Set out as a numbered list, with blank lines omitted, the lines of the material from the line containing "उत्तराखंड को मिल" through the end of the material. Omit the pictures from the answer.

- - -

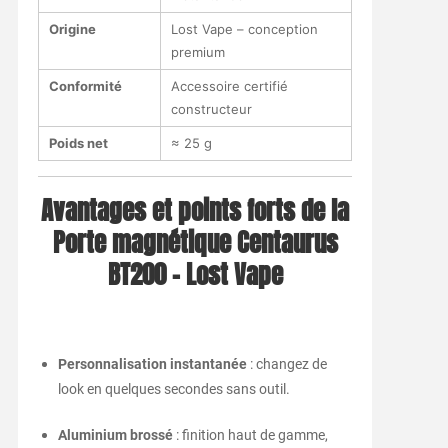
Origine
Lost Vape – conception
premium
Conformité
Accessoire certifié
constructeur
Poids net
≈ 25 g
Avantages et points forts de la
Porte magnétique Centaurus
BT200 – Lost Vape
Personnalisation instantanée
: changez de
look en quelques secondes sans outil.
Aluminium brossé
: finition haut de gamme,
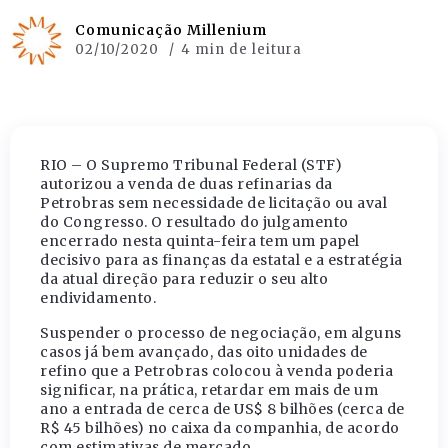
Comunicação Millenium
02/10/2020
4 min de leitura
RIO – O Supremo Tribunal Federal (STF)
autorizou a venda de duas refinarias da
Petrobras sem necessidade de licitação ou aval
do Congresso. O resultado do julgamento
encerrado nesta quinta-feira tem um papel
decisivo para as finanças da estatal e a estratégia
da atual direção para reduzir o seu alto
endividamento.
Suspender o processo de negociação, em alguns
casos já bem avançado, das oito unidades de
refino que a Petrobras colocou à venda poderia
significar, na prática, retardar em mais de um
ano a entrada de cerca de US$ 8 bilhões (cerca de
R$ 45 bilhões) no caixa da companhia, de acordo
com estimativas de mercado.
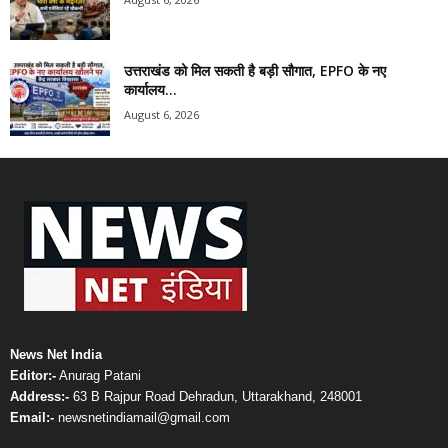
उत्तराखंड को मिल सकती है बड़ी सौगात, EPFO के नए
कार्यालय...
August 6, 2026
News Net India
Editor:-
Anurag Patani
Address:-
63 B Rajpur Road Dehradun, Uttarakhand, 248001
Email:-
newsnetindiamail@gmail.com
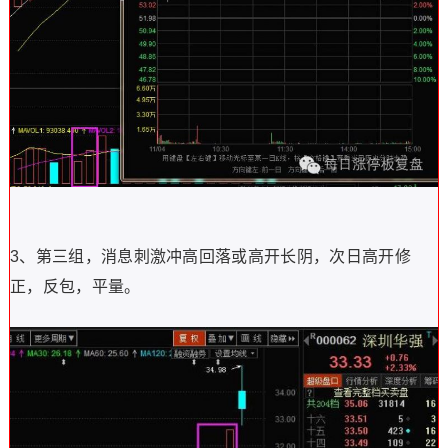
3、第三组，消息刺激冲高回落或高开长阴，次日高开修
正，反包，平量。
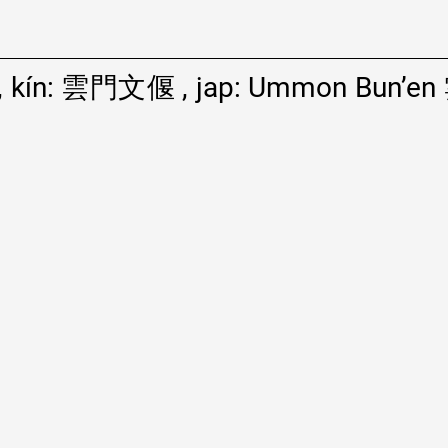
), kín: 雲門文偃 , jap: Ummon Bun’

- - -

## RESULT FOR THIS EXERCISE
1. उत्तराखंड को मिल सकती है बड़ी सौगात, EPFO के नए
2. कार्यालय...
3. August 6, 2026
4. News Net India
5. Editor:-
6. Anurag Patani
7. Address:-
8. 63 B Rajpur Road Dehradun, Uttarakhand, 248001
9. Email:-
10. newsnetindiamail@gmail.com
11. 3、第三组，消息刺激冲高回落或高开长阴，次日高开修
12. 正，反包，平量。
13. ), kín: 雲門文偃 , jap: Ummon Bun’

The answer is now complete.